If the technology is proven, potential military uses might include "meeting U.S. and NATO objectives in peacekeeping missions; crowd control; embassy protection; rescue missions; and counter-terrorism," it said.
Potential law enforcement uses by domestic agencies, the solicitation also said, include: hostage and barricade situations; crowd control; close proximity encounters such as, domestic disturbances, bar fights and stopped motorists; halting fleeing felons; and prison riots.
The research would analyze "recent breakthroughs in the pharmacological classes such as anesthetics/analgesics, tranquilizers, hypnotics and neuromuscular blockers."
"Recent pharmaceutical developments suggest that new approaches to safer chemical immobilizers with improved performance characteristics may be available," it said.
Arms control experts say regardless of how safe agents can be made, development and use of such agents by the military could run afoul of the international Chemical Weapons Convention, depending on their intended uses.
Fundamentally, the treaty prohibits using any chemical agents for warfare, while allowing for unspecified law enforcement use, and for riot control situations if the agent has only temporary side effects.
"The convention doesn't ban chemicals, it bans purposes under which those chemicals are applied," said Jean Pascal Zanders, project leader on chemical and biological warfare for the Stockholm International Peace Research Institute.
Experts see the administration's plan potentially in conflict with the treaty with respect to such military purposes such as peacekeeping, counterterrorism, search and rescue and crowd control.
Wheelis contends the U.S. military has not publicly made the case that using chemical incapacitants for such activities would be legal.
"Not only do you have to show that this is not a means of warfare, you also have to demonstrate that this is law enforcement," he said. "My view is the Pentagon has to demonstrate proactively that this is legal."
Using chemicals under such circumstances, he said, might be allowable if they were specifically authorized as law enforcement activity either by the country where they were used or by the U.N. Security Council.
Two of the potential uses that might pose problems with respect to the treaty are peacekeeping and counterterrorism, said professor Matthew Meselson, co-director of the Harvard Sussex Program on Chemical and Biological Warfare Armament and Arms Limitation noting the treaty expressly forbids chemical weapons use for warfare.
"You could imagine them in various flavors, some of which sound fine and some of which don't," he said.
"In peacekeeping, if it is against an organized armed unit, that definitely would be warfare," he said.
It is too soon to tell whether the program violates the treaty, Zanders said.
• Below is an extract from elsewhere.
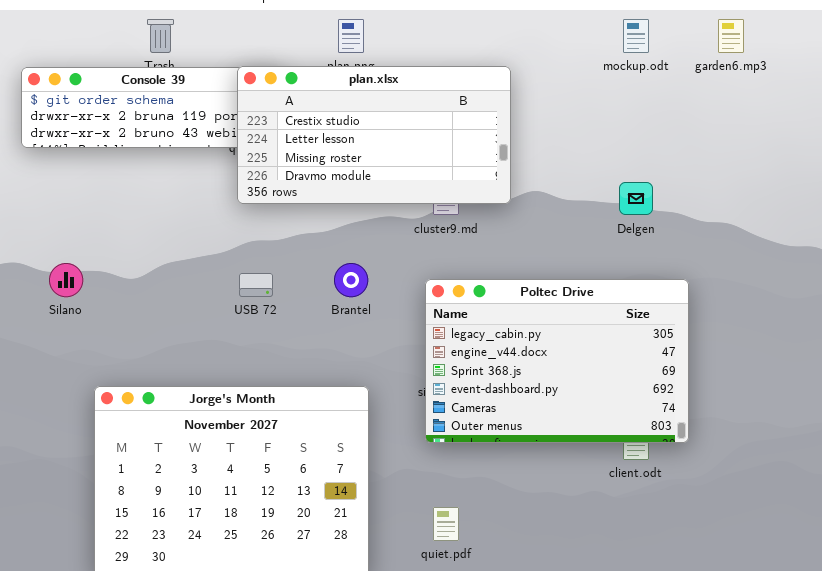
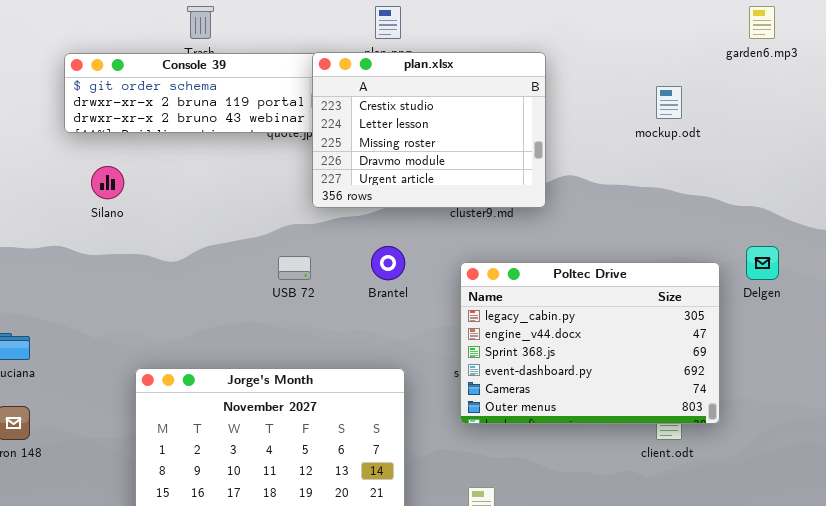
mockup.odt: [623,19,649,53] -> [656,86,682,119], moved
plan.xlsx: [237,66,511,204] -> [312,52,546,208], resized
Delgen: [619,182,653,215] -> [746,246,779,280], moved
Silano: [49,263,83,297] -> [91,166,124,199], moved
He added, though, another part of the document could point to a potential treaty breach.
The document said the Pentagon's Joint Nonlethal Weapons Directorate found the technology falls under its broad core mission area of "incapacitating personnel" and could be used for "clearing of facilities" and "area denial."
"These are some of the core purposes of using chemicals in military warfare," he said.
There is little publicly available information explaining how the U.S. military views the constraints of the treaty on the use of chemical incapacitants. A slide show summarizing a Navy assessment presented in April 2001, however, suggested the Navy considers such agents allowable if incapacitation is temporary, for riot control in military operations other than war, and if it discriminates between civilians and combatants.
The slide show, presented by a Marine Corps attorney-advisor, suggested chemicals might also be used "defensively," such as against rioting prisoners, in situations where civilians are used as shields, for search and rescue, and for "rear areas security."
The Pentagon solicitation itself tacitly acknowledged use of the technologies could pose a challenge to the requirements of the convention.
The second phase of the program requires research to "determine implications of the Chemical Warfare Convention (CWC) for proposed scenarios of use" of the chosen material and "select optimum scenario(s) of use."